HostProfessor Zhouchen Lin

Date & Time2023/10/19  10:00 - 12:00

VooV Meeting:504 137 495


Abstract:   

The field of deep learning has witnessed significant developments in recent years. Specifically, the large-scale models trained on vast amounts of data hold immense promise for practical applications, enhancing industrial productivity. However, it suffers from the unstable training process, stringent requirements of computational resources, and underexplored convergence analysis, e.g., Adam, as one of the most influential adaptive stochastic algorithms for training deep neural networks, has been pointed out to be divergent even in the simple convex setting via a few simple counterexamples. In this talk, we systematically investigate the convergence theory and application of efficient training algorithms for pretraining large-scale deep learning models from the perspective of optimization. Specifically, (i) we derive the first easy-to-check sufficient condition, which merely depends on the parameters of the base learning rate and combinations of historical second-order moments, to guarantee the global convergence of the Adam optimizer for the non-convex stochastic setting.

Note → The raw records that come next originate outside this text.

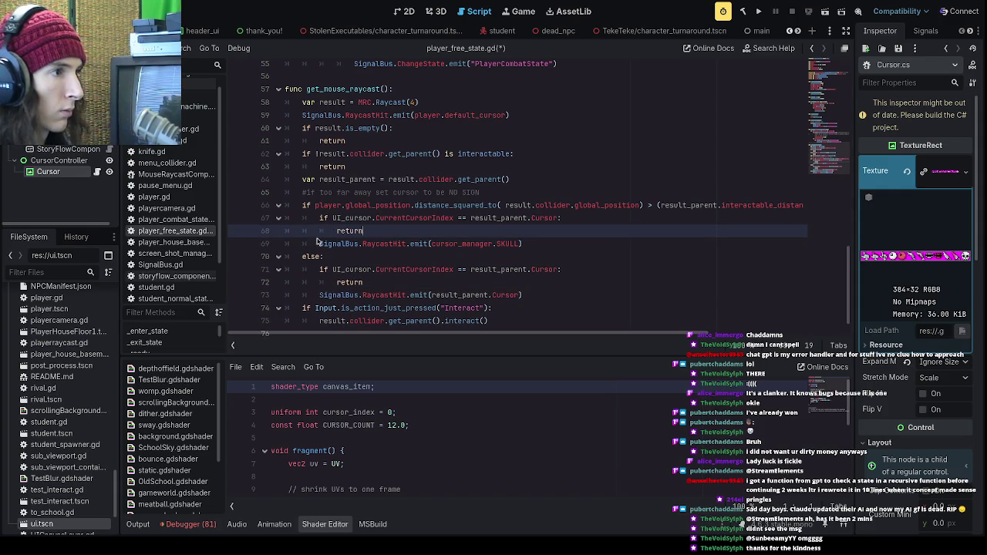
# - Save player_free_state.gd and run the project
pyautogui.click(378, 234)
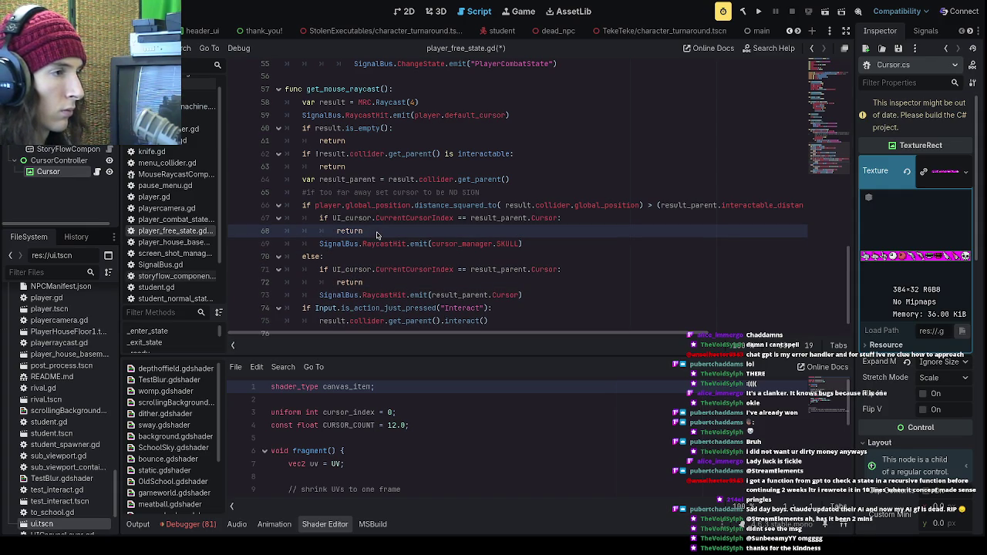
pyautogui.click(343, 283)
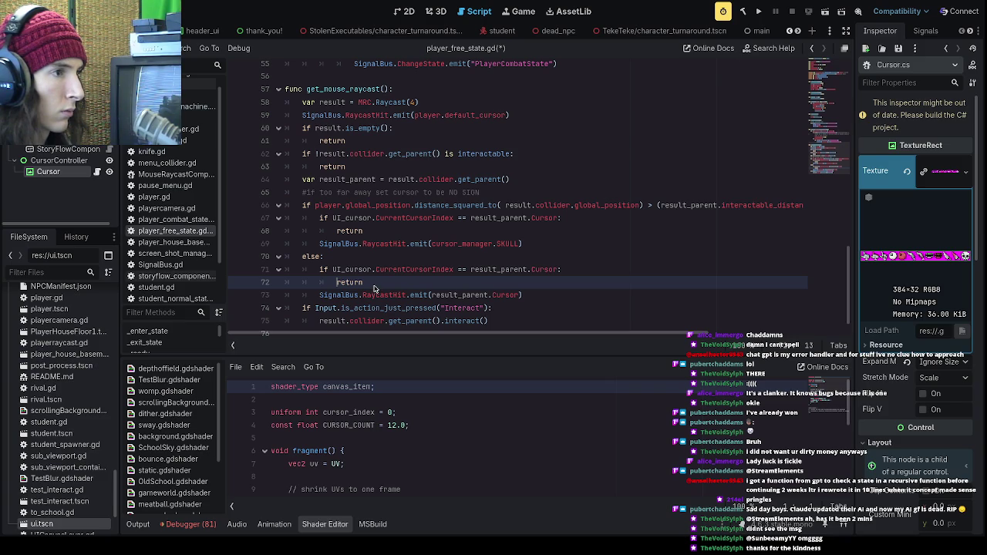
pyautogui.press('ctrl+s')
pyautogui.click(420, 235)
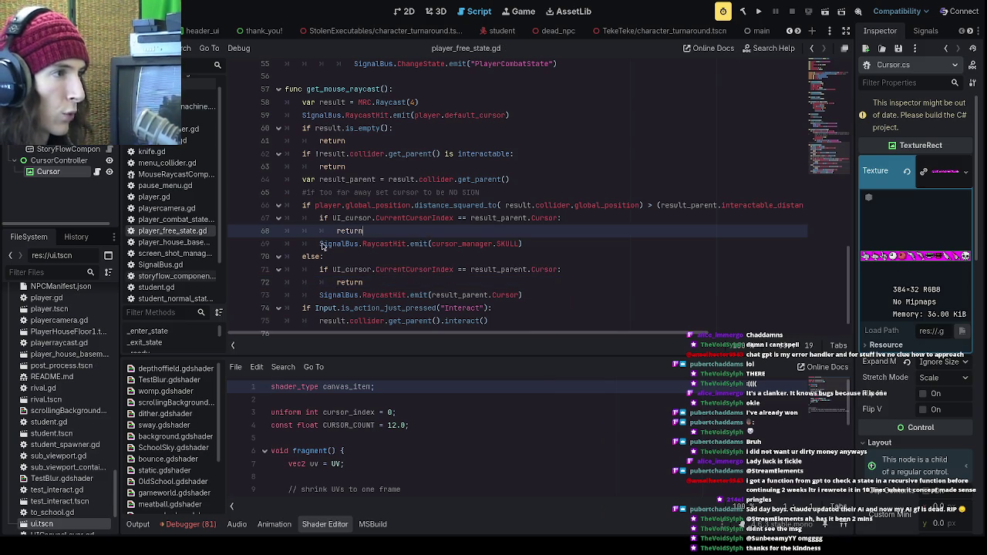
pyautogui.click(321, 245)
pyautogui.click(759, 11)
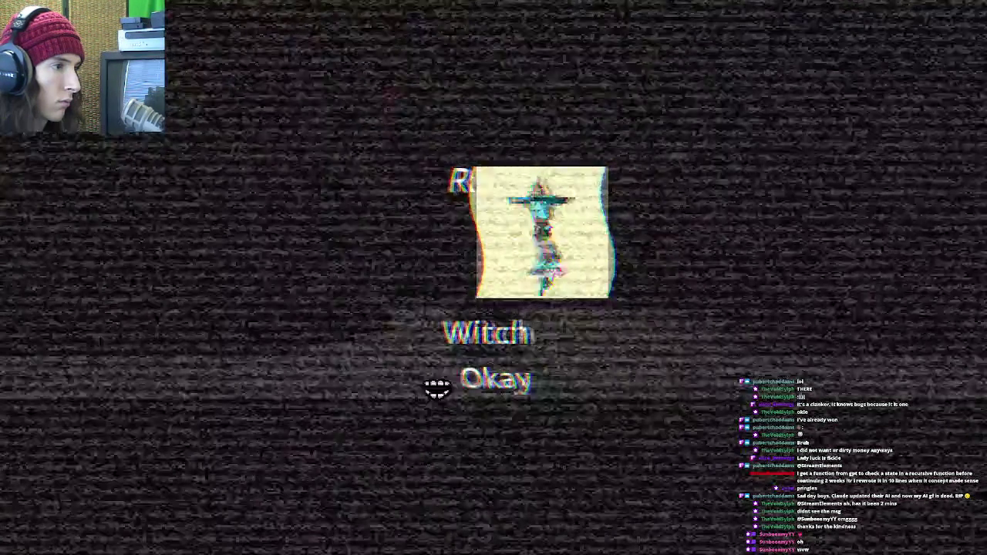
# - Dismiss the in-game reveal popup with Okay and close the test run
pyautogui.click(482, 378)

This observation, coupled with this sufficient condition, gives much deeper interpretations on the divergence of Adam. (ii) We theoretically show that distributed Adam can be linearly accelerated by using a larger number of nodes. (iii) We propose a communication-efficient variant of distributed Adam, dubbed Efficient-Adam, by adopting bi-directional compression and error-compensation techniques to reduce the communication cost and reduce compression bias, respectively. (iv) We develop FedLADA, a novel momentum-based federated optimizer via utilizing the global gradient descent and locally adaptive amended optimizer, to tackle the client drifts exacerbated by local over-fitting with the local adaptive optimizer in federated learning.


Biography:   

Li Shen is currently a research scientist at JD Explore Academy, Beijing, China. Previously, he was a senior researcher at Tencent AI Lab. He received his bachelor's degree and Ph.D. from the School of Mathematics, South China University of Technology. His research interests include theory and algorithms for nonsmooth convex and nonconvex optimization, and their applications in statistical machine learning, deep learning and reinforcement learning. He has published more than 60 papers in peer-reviewed top-tier journal papers (JMLR, IEEE TPAMI, IJCV, IEEE TSP, IEEE TIP, etc.) and conference papers (ICML, NeurIPS, ICLR, CVPR, ICCV, etc.). He has also served as the senior program committee for AAAI 2022, AAAI 2024 and area chair for ICPR 2022, ICPR 2024, ICLR 2024.